======== Source material
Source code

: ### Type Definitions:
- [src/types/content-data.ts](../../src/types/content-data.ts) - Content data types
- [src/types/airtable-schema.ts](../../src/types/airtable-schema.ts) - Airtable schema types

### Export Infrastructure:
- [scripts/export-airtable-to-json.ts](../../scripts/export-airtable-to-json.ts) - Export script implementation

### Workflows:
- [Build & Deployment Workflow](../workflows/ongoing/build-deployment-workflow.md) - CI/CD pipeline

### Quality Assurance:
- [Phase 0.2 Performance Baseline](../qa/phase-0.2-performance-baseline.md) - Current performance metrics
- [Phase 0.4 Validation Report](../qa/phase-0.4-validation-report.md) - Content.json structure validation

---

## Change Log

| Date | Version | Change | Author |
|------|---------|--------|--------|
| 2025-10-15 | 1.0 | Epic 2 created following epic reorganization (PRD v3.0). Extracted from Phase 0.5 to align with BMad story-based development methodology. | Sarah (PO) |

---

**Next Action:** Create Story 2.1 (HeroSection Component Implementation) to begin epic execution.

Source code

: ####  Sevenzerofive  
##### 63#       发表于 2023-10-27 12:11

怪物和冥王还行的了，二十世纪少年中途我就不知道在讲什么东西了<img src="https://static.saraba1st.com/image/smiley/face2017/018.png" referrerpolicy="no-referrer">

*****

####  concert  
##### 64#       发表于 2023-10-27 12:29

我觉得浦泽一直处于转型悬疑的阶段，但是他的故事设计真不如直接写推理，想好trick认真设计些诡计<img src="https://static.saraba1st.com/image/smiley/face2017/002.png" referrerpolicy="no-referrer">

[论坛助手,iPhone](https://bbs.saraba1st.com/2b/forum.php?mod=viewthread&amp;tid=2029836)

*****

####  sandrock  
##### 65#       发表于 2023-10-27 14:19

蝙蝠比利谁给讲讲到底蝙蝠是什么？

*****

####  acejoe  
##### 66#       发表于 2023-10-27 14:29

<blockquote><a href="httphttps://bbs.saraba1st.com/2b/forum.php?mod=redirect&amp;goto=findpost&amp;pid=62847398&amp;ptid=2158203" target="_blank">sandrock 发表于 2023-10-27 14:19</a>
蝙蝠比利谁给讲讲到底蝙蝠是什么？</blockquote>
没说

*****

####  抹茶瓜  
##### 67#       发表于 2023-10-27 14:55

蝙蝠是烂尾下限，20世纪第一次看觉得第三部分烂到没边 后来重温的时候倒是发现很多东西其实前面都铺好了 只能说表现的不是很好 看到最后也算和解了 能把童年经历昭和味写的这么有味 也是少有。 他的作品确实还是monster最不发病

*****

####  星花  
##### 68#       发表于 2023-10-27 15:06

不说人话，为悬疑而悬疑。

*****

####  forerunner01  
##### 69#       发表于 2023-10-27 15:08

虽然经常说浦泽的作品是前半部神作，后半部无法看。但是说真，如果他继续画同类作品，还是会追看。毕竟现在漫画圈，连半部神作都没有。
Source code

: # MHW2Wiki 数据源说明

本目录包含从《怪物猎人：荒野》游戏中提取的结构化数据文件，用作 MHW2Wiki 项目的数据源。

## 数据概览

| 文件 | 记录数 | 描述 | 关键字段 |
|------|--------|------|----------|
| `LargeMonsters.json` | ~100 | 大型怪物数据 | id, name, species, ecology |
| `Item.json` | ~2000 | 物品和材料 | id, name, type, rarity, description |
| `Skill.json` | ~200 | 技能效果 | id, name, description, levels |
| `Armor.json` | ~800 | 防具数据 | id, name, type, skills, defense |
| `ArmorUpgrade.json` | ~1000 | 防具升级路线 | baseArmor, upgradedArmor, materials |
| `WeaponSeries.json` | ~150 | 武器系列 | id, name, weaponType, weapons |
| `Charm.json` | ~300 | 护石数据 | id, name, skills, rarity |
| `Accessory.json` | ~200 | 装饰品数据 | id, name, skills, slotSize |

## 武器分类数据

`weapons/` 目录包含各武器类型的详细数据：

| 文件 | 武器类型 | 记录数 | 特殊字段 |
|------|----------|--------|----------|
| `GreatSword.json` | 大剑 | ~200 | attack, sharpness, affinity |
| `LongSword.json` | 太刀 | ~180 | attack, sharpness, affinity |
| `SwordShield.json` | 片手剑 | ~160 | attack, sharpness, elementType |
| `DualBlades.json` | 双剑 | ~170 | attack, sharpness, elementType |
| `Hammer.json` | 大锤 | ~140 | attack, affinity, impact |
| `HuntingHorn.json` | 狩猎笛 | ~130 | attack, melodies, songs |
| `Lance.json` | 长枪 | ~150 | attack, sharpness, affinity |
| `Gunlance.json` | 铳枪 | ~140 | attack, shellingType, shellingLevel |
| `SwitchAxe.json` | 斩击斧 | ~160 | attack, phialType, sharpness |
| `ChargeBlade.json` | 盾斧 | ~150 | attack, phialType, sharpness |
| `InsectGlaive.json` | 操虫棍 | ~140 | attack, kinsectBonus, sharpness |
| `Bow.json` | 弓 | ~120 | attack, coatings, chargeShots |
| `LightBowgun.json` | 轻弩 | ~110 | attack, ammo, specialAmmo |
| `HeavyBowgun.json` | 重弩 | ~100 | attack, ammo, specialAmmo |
================
Aim of the exercise
Copy out each of the entries above word for word, keeping every line and character unchanged.

Expected answer
Source code

: ### Type Definitions:
- [src/types/content-data.ts](../../src/types/content-data.ts) - Content data types
- [src/types/airtable-schema.ts](../../src/types/airtable-schema.ts) - Airtable schema types

### Export Infrastructure:
- [scripts/export-airtable-to-json.ts](../../scripts/export-airtable-to-json.ts) - Export script implementation

### Workflows:
- [Build & Deployment Workflow](../workflows/ongoing/build-deployment-workflow.md) - CI/CD pipeline

### Quality Assurance:
- [Phase 0.2 Performance Baseline](../qa/phase-0.2-performance-baseline.md) - Current performance metrics
- [Phase 0.4 Validation Report](../qa/phase-0.4-validation-report.md) - Content.json structure validation

---

## Change Log

| Date | Version | Change | Author |
|------|---------|--------|--------|
| 2025-10-15 | 1.0 | Epic 2 created following epic reorganization (PRD v3.0). Extracted from Phase 0.5 to align with BMad story-based development methodology. | Sarah (PO) |

---

**Next Action:** Create Story 2.1 (HeroSection Component Implementation) to begin epic execution.

Source code

: ####  Sevenzerofive  
##### 63#       发表于 2023-10-27 12:11

怪物和冥王还行的了，二十世纪少年中途我就不知道在讲什么东西了<img src="https://static.saraba1st.com/image/smiley/face2017/018.png" referrerpolicy="no-referrer">

*****

####  concert  
##### 64#       发表于 2023-10-27 12:29

我觉得浦泽一直处于转型悬疑的阶段，但是他的故事设计真不如直接写推理，想好trick认真设计些诡计<img src="https://static.saraba1st.com/image/smiley/face2017/002.png" referrerpolicy="no-referrer">

[论坛助手,iPhone](https://bbs.saraba1st.com/2b/forum.php?mod=viewthread&amp;tid=2029836)

*****

####  sandrock  
##### 65#       发表于 2023-10-27 14:19

蝙蝠比利谁给讲讲到底蝙蝠是什么？

*****

####  acejoe  
##### 66#       发表于 2023-10-27 14:29

<blockquote><a href="httphttps://bbs.saraba1st.com/2b/forum.php?mod=redirect&amp;goto=findpost&amp;pid=62847398&amp;ptid=2158203" target="_blank">sandrock 发表于 2023-10-27 14:19</a>
蝙蝠比利谁给讲讲到底蝙蝠是什么？</blockquote>
没说

*****

####  抹茶瓜  
##### 67#       发表于 2023-10-27 14:55

蝙蝠是烂尾下限，20世纪第一次看觉得第三部分烂到没边 后来重温的时候倒是发现很多东西其实前面都铺好了 只能说表现的不是很好 看到最后也算和解了 能把童年经历昭和味写的这么有味 也是少有。 他的作品确实还是monster最不发病

*****

####  星花  
##### 68#       发表于 2023-10-27 15:06

不说人话，为悬疑而悬疑。

*****

####  forerunner01  
##### 69#       发表于 2023-10-27 15:08

虽然经常说浦泽的作品是前半部神作，后半部无法看。但是说真，如果他继续画同类作品，还是会追看。毕竟现在漫画圈，连半部神作都没有。
Source code

: # MHW2Wiki 数据源说明

本目录包含从《怪物猎人：荒野》游戏中提取的结构化数据文件，用作 MHW2Wiki 项目的数据源。

## 数据概览

| 文件 | 记录数 | 描述 | 关键字段 |
|------|--------|------|----------|
| `LargeMonsters.json` | ~100 | 大型怪物数据 | id, name, species, ecology |
| `Item.json` | ~2000 | 物品和材料 | id, name, type, rarity, description |
| `Skill.json` | ~200 | 技能效果 | id, name, description, levels |
| `Armor.json` | ~800 | 防具数据 | id, name, type, skills, defense |
| `ArmorUpgrade.json` | ~1000 | 防具升级路线 | baseArmor, upgradedArmor, materials |
| `WeaponSeries.json` | ~150 | 武器系列 | id, name, weaponType, weapons |
| `Charm.json` | ~300 | 护石数据 | id, name, skills, rarity |
| `Accessory.json` | ~200 | 装饰品数据 | id, name, skills, slotSize |

## 武器分类数据

`weapons/` 目录包含各武器类型的详细数据：

| 文件 | 武器类型 | 记录数 | 特殊字段 |
|------|----------|--------|----------|
| `GreatSword.json` | 大剑 | ~200 | attack, sharpness, affinity |
| `LongSword.json` | 太刀 | ~180 | attack, sharpness, affinity |
| `SwordShield.json` | 片手剑 | ~160 | attack, sharpness, elementType |
| `DualBlades.json` | 双剑 | ~170 | attack, sharpness, elementType |
| `Hammer.json` | 大锤 | ~140 | attack, affinity, impact |
| `HuntingHorn.json` | 狩猎笛 | ~130 | attack, melodies, songs |
| `Lance.json` | 长枪 | ~150 | attack, sharpness, affinity |
| `Gunlance.json` | 铳枪 | ~140 | attack, shellingType, shellingLevel |
| `SwitchAxe.json` | 斩击斧 | ~160 | attack, phialType, sharpness |
| `ChargeBlade.json` | 盾斧 | ~150 | attack, phialType, sharpness |
| `InsectGlaive.json` | 操虫棍 | ~140 | attack, kinsectBonus, sharpness |
| `Bow.json` | 弓 | ~120 | attack, coatings, chargeShots |
| `LightBowgun.json` | 轻弩 | ~110 | attack, ammo, specialAmmo |
| `HeavyBowgun.json` | 重弩 | ~100 | attack, ammo, specialAmmo |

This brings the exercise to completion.